Collected data
****************

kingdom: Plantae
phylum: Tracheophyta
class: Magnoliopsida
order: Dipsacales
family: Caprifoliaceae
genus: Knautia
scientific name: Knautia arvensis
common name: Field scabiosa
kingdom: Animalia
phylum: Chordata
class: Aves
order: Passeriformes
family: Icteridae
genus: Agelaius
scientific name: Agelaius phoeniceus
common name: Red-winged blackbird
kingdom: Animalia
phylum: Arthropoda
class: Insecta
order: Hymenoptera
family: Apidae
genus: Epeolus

****************

● **WRITTEN INSTRUCTION**:
Convert the rows above into a JSON list of strings, with each line as its own string and blank lines omitted.

● **RESPONSE TO THE TASK**:
[
  "kingdom: Plantae",
  "phylum: Tracheophyta",
  "class: Magnoliopsida",
  "order: Dipsacales",
  "family: Caprifoliaceae",
  "genus: Knautia",
  "scientific name: Knautia arvensis",
  "common name: Field scabiosa",
  "kingdom: Animalia",
  "phylum: Chordata",
  "class: Aves",
  "order: Passeriformes",
  "family: Icteridae",
  "genus: Agelaius",
  "scientific name: Agelaius phoeniceus",
  "common name: Red-winged blackbird",
  "kingdom: Animalia",
  "phylum: Arthropoda",
  "class: Insecta",
  "order: Hymenoptera",
  "family: Apidae",
  "genus: Epeolus"
]